How Server Push Works

Client Request: The browser sends a normal request for a resource, for example, index.html.
Server Analysis: The server receives the request. It knows that any browser requesting index.html will immediately also need style.css and app.js to render the page.
Server Pushes Resources: Before sending the response for index.html, the server sends special PUSH_PROMISE frames to the client. These frames say, in effect, "I am about to send you style.css and app.js, so you do not need to request them". It then sends the data for these resources on new, server-initiated streams.
Original Response: The server then sends the original response for index.html.
Client Receives and Caches: The browser receives all three resources nearly simultaneously. When it starts parsing the HTML and finds the links to the CSS and JS files, it realizes they are already in its cache and can use them immediately.

Server Push can significantly reduce page load times by eliminating the round-trip latency of the browser having to request each resource individually. However, it must be used carefully. Pushing resources that the client already has cached is wasteful. Modern best practices often favor using `Preload` hints over Server Push due to complexities in its implementation and caching behavior.

Other Major Improvements in HTTP/2

Beyond the three core concepts, HTTP/2 introduced several other critical improvements that contribute to its superior performance.
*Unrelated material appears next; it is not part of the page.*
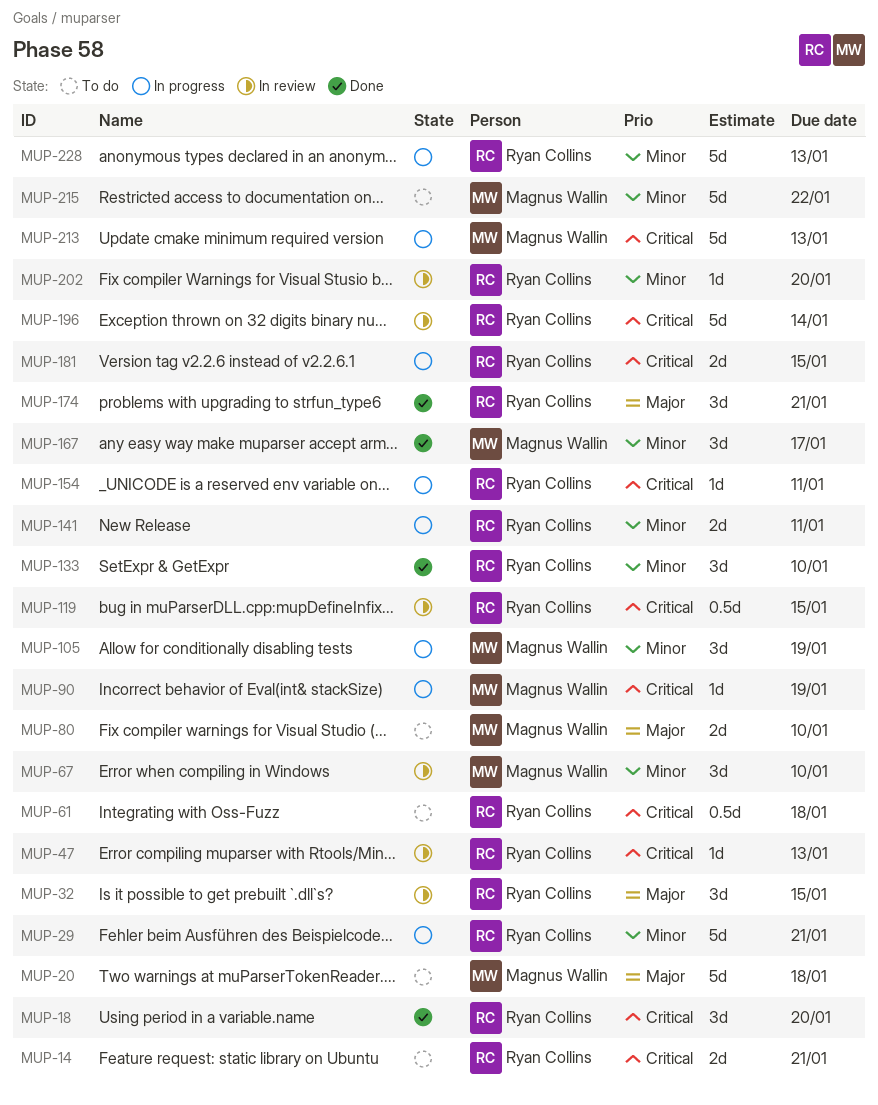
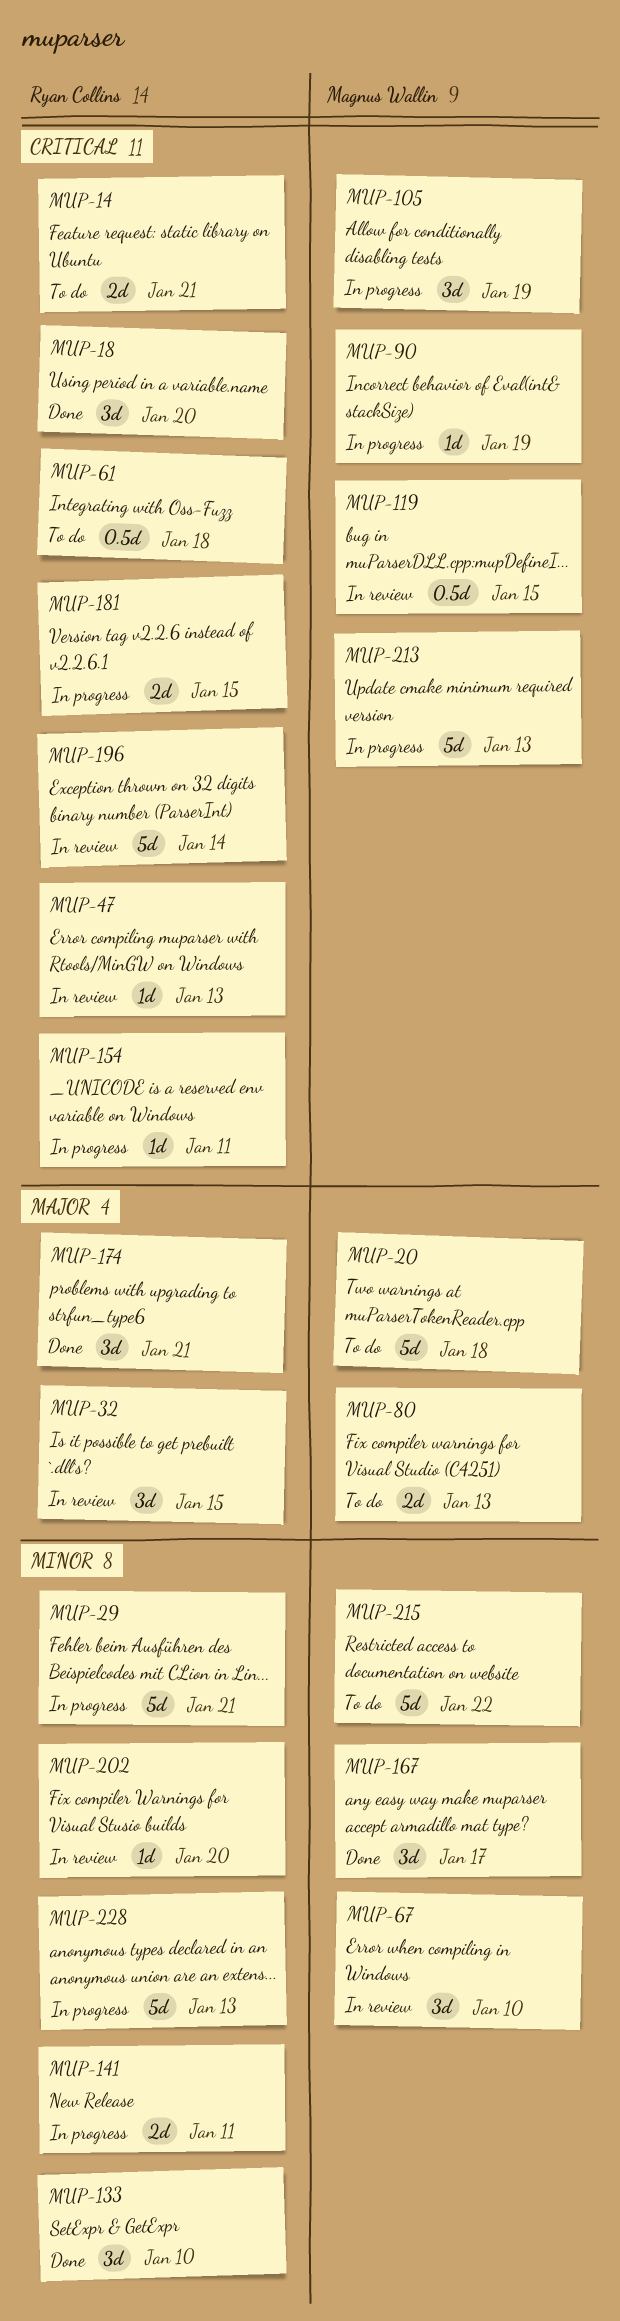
MUP-80, due: Jan 10 -> Jan 13
MUP-105, priority: Minor -> Critical
MUP-119, owner: Ryan Collins -> Magnus Wallin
Header Compression (HPACK): In HTTP/1.1, headers are sent as plaintext with every request and response, often with significant redundancy. For example, a browser might send identical User-Agent and Accept headers dozens of times for a single page load. This adds up to significant overhead. HTTP/2 introduces a highly effective header compression format called HPACK. It uses a static table of common headers and a dynamic table that is built up over the course of a connection to encode headers in a much more compact form. This dramatically reduces the amount of data that needs to be sent, especially on mobile networks.
Stream Prioritization: With multiplexing, a browser can make many requests at once, but not all resources are equally important for rendering a page. For instance, a render-blocking CSS file is more critical than an image at the bottom of the page. HTTP/2 allows the client to assign a priority and dependencies to each stream. It can tell the server, "This stream depends on another stream" or "This stream is more important". This allows the server to more intelligently allocate resources, such as CPU and bandwidth, to deliver the most critical resources first, further optimizing page load times.
One Connection Per Origin: By solving HOL blocking through multiplexing, HTTP/2 eliminates the need for multiple TCP connections to a single origin. A single connection is more efficient. It reduces the overhead of TCP and TLS handshakes, uses fewer system resources (sockets, memory), and allows for better network congestion control, as the TCP algorithm has a more accurate view of the network conditions on a single, long-lived connection.
Secure by Default (in practice): While the HTTP/2 specification itself does not mandate the use of encryption, all major browser implementations (Chrome, Firefox, Safari, Edge) require HTTP/2 to be run over a TLS-encrypted connection (HTTPS). This has made the modern web significantly more secure. The negotiation to use HTTP/2 happens during the TLS handshake via a mechanism called ALPN (Application-Layer Protocol Negotiation).